The Totality of Health
The aspect that strikes me most about the irony behind the hush-hush nature of mental health is the fact that almost every single physical diagnosis comes with a significant aspect of mental health side effects. From a hysterectomy for endometriosis, to cancer treatment with surgery, chemotherapy and radiation, all physical diagnoses affect the patient mentally through fear, worry, anxiety, depression and feelings of failure or embarrassment. These emotions take a toll on the body physically; they can and do alter the outcome of treatment in many cases. We realize that an open heart coronary artery bypass graft surgery is a grueling operation with an arduous physical recovery, but we tend to ignore the fact that an overwhelming percentage of patients experience severe depression after the surgery. Current data assesses that up to 40% of patients become depressed after CABG surgery.
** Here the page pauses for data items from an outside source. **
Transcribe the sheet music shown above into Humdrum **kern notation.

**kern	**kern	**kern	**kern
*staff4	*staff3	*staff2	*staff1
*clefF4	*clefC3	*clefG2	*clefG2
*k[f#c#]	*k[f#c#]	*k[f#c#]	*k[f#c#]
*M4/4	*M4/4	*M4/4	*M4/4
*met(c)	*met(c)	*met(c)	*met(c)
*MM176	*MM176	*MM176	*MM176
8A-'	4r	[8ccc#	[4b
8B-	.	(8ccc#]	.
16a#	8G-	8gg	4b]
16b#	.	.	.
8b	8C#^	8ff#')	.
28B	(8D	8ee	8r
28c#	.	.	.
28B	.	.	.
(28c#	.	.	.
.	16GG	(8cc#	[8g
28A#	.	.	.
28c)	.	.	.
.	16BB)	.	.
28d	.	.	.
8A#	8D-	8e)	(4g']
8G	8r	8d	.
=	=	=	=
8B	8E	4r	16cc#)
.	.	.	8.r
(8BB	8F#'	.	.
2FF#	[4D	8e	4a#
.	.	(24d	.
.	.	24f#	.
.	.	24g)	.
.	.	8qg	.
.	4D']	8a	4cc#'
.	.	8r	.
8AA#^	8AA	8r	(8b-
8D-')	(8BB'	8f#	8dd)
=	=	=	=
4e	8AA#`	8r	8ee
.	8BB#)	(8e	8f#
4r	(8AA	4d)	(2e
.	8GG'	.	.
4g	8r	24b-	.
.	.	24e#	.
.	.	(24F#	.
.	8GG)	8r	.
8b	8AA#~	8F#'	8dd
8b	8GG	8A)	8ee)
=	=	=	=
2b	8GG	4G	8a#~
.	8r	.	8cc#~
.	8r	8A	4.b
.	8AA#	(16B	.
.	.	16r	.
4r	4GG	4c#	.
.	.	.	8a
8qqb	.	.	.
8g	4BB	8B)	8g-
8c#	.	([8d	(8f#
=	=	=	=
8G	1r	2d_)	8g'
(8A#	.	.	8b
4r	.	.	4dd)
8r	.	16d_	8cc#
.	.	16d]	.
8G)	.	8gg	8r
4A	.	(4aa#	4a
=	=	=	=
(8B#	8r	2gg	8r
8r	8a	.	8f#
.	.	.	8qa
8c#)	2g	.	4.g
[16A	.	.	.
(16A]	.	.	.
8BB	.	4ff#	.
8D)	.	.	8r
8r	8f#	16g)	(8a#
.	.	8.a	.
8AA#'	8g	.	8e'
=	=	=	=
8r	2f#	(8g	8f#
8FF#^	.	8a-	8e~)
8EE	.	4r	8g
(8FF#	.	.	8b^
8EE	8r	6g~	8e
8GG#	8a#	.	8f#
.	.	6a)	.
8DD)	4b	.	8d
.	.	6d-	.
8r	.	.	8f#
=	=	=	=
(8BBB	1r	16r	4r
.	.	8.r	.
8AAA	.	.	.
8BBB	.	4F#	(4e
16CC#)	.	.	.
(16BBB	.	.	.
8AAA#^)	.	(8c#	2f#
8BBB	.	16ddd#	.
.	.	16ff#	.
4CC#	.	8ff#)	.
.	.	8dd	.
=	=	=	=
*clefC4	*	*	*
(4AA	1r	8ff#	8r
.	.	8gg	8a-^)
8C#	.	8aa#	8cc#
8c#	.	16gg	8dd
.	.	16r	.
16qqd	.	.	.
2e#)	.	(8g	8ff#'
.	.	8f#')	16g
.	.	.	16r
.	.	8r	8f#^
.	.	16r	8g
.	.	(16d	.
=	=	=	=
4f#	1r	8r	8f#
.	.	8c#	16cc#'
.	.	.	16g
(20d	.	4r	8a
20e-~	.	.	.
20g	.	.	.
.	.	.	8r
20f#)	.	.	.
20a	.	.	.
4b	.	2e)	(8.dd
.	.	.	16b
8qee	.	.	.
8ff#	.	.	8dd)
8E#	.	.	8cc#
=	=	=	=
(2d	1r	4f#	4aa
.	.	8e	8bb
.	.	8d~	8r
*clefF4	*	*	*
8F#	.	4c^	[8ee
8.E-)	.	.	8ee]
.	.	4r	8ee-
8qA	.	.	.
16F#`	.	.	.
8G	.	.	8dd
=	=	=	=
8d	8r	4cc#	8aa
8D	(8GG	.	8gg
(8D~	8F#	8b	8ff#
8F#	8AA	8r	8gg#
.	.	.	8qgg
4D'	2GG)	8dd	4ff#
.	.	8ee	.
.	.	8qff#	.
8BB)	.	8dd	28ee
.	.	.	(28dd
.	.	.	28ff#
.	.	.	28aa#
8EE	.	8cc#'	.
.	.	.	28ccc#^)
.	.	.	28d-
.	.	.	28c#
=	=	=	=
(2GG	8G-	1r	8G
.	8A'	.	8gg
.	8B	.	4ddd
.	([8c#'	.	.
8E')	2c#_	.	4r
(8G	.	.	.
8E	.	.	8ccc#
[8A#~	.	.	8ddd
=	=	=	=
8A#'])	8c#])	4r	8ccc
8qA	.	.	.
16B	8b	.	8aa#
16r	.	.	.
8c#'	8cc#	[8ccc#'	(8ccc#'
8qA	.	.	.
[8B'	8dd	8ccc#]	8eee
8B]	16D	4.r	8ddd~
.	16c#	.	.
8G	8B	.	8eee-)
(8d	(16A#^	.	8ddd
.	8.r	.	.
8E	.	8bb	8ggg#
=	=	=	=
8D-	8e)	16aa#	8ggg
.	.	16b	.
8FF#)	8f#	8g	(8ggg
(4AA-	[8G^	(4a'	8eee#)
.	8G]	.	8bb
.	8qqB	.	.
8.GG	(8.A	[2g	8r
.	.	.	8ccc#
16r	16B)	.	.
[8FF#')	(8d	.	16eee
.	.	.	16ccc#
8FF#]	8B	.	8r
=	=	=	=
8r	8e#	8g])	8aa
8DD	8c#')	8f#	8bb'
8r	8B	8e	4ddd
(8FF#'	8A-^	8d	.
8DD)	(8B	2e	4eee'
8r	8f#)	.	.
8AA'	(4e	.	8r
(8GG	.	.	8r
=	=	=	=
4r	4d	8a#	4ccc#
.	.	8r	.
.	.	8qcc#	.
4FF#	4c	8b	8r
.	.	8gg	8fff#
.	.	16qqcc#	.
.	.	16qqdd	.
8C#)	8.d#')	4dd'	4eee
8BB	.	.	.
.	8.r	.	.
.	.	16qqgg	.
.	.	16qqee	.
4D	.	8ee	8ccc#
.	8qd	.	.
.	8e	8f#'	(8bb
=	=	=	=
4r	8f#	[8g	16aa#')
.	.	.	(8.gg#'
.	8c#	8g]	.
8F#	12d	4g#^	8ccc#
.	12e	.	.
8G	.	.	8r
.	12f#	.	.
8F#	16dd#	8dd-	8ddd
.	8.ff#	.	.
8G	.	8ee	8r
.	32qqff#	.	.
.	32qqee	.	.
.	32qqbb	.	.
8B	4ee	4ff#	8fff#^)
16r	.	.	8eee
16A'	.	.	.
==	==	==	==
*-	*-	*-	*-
Depression can be a significant challenge to endure in any condition, but especially so after the grueling physical ordeal of open-heart surgery. It is disheartening to realize that western medicine still focuses on repairing the body of ills, fixing the tangible complaints, but often fails to acknowledge that a person is much more than their physical body. Health truly is the interaction between physical, mental and social health, and no one can feel completely healthy with only one or two of those parts in excellent condition.
Despite the negativity, I think the future of medicine is bright and the abilities we have to treat each individual patient is resounding with hope and success. However, to attain the most complete and effective health care system for each patient, open communication and honest reflection on the impact of mental health are indispensable tools for dissolution of the barriers to psychiatric care.